# Extracted records

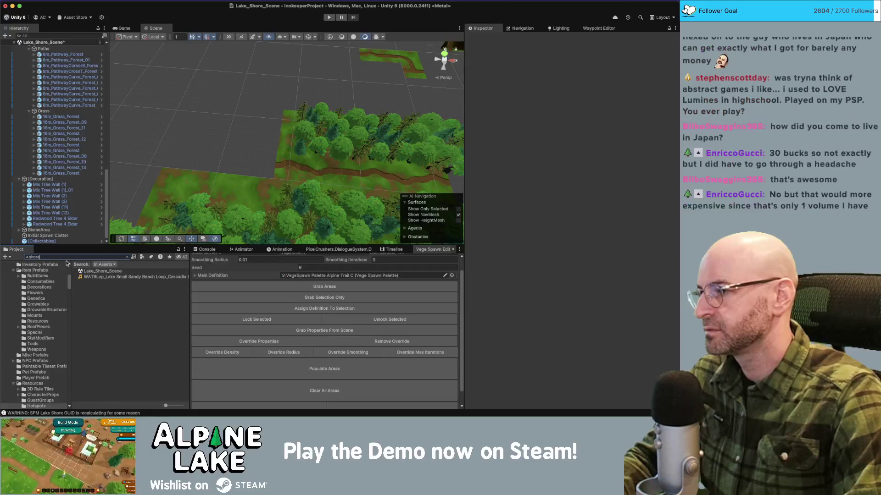
{"action": "key", "text": "BackSpace"}
{"action": "mouse_move", "coordinate": [220, 162]}
{"action": "left_mouse_down"}
{"action": "mouse_move", "coordinate": [143, 111]}
{"action": "mouse_move", "coordinate": [174, 131]}
{"action": "mouse_move", "coordinate": [349, 136]}
{"action": "mouse_move", "coordinate": [211, 123]}
{"action": "mouse_move", "coordinate": [301, 148]}
{"action": "mouse_move", "coordinate": [289, 170]}
{"action": "mouse_move", "coordinate": [275, 173]}
{"action": "left_mouse_up"}
- Delete a 16m_Grass_Forest tile and search the Project for 'co' to list coast prefabs
{"action": "left_click", "coordinate": [182, 132]}
{"action": "left_click", "coordinate": [210, 122]}
{"action": "key", "text": "Delete"}
{"action": "type", "text": "coast"}
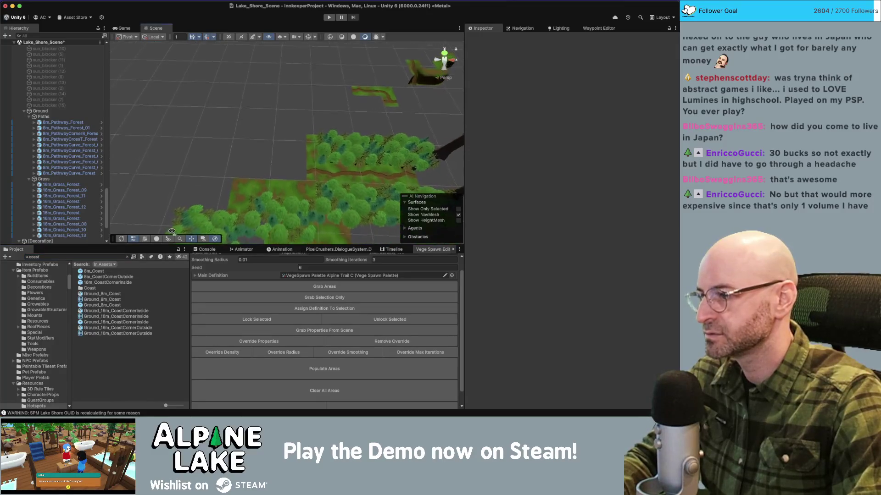
- Place a new 8m_Coast tile into the scene beside the grass and frame it
{"action": "left_click", "coordinate": [100, 271]}
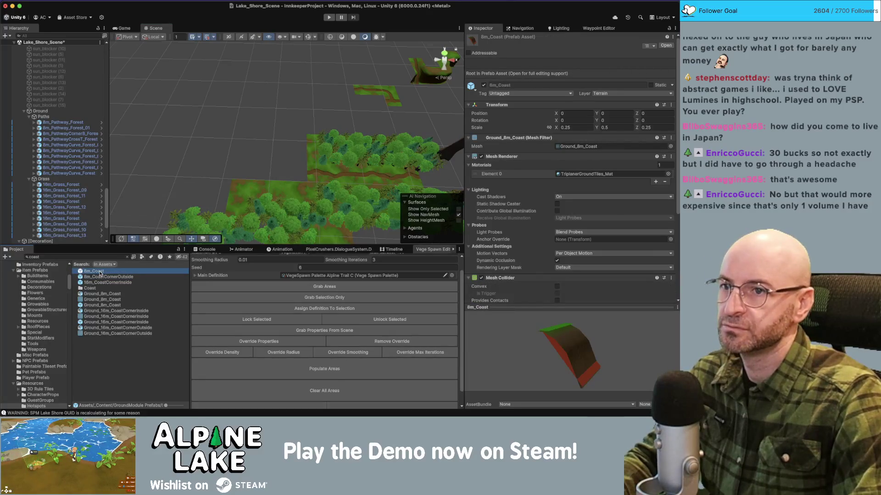
{"action": "left_click_drag", "start_coordinate": [100, 274], "coordinate": [211, 155]}
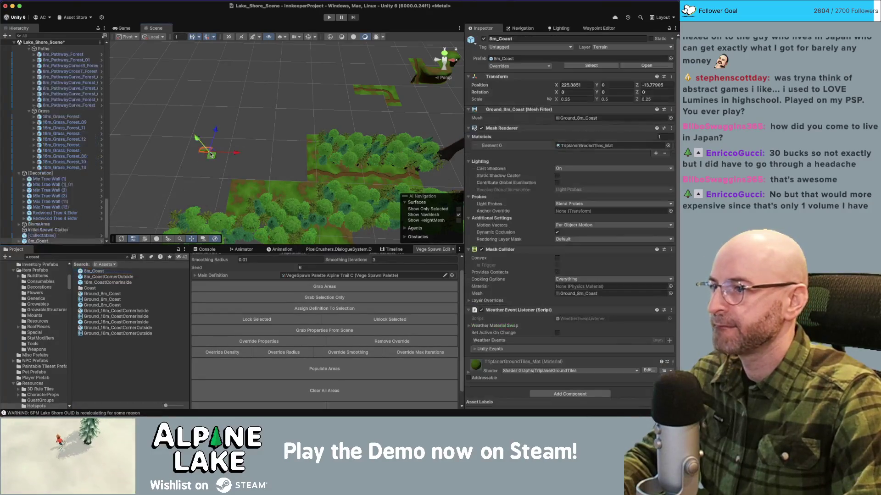
{"action": "scroll", "coordinate": [207, 156], "scroll_direction": "up", "scroll_amount": 2}
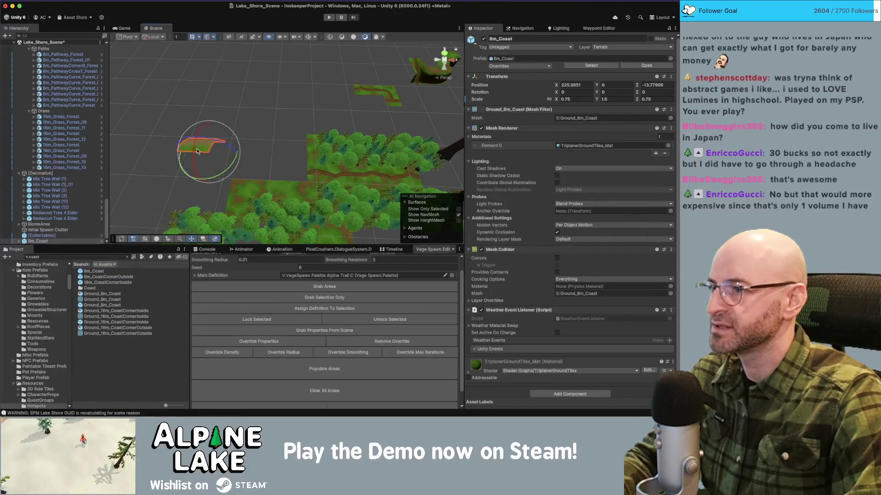
{"action": "left_click_drag", "start_coordinate": [200, 144], "coordinate": [205, 150]}
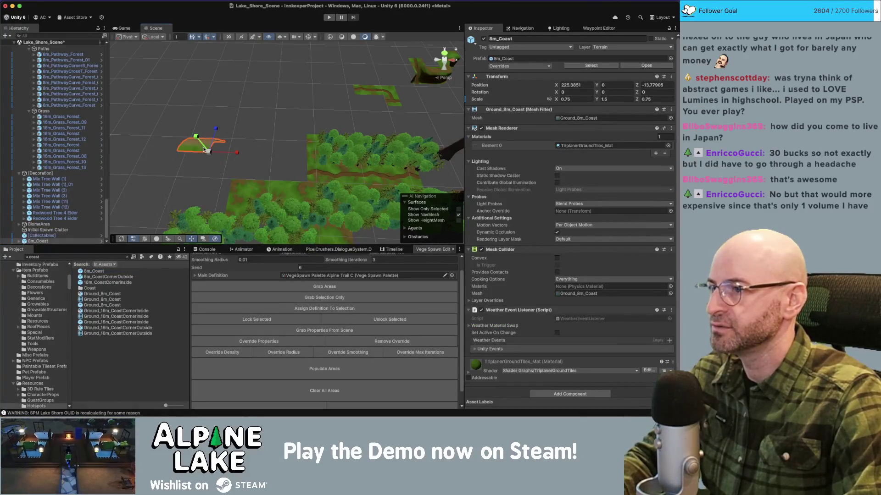
{"action": "key", "text": "f"}
{"action": "left_click_drag", "start_coordinate": [388, 120], "coordinate": [611, 83]}
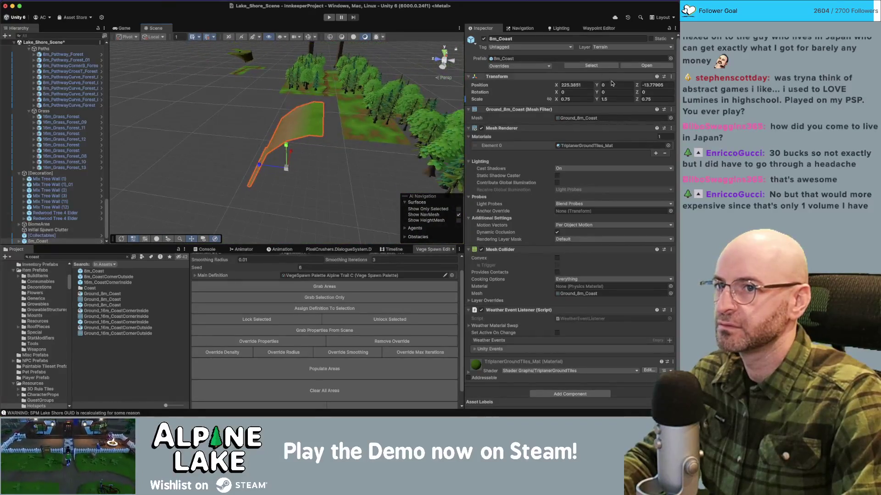
{"action": "mouse_move", "coordinate": [330, 133]}
{"action": "left_mouse_down"}
{"action": "mouse_move", "coordinate": [307, 109]}
{"action": "mouse_move", "coordinate": [443, 120]}
{"action": "mouse_move", "coordinate": [192, 159]}
{"action": "left_mouse_up"}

# Exercise prompt
Filter the lines above so that only those with the string "text" remain, then copy them.

# Result of this exercise
{"action": "key", "text": "BackSpace"}
{"action": "key", "text": "Delete"}
{"action": "type", "text": "coast"}
{"action": "key", "text": "f"}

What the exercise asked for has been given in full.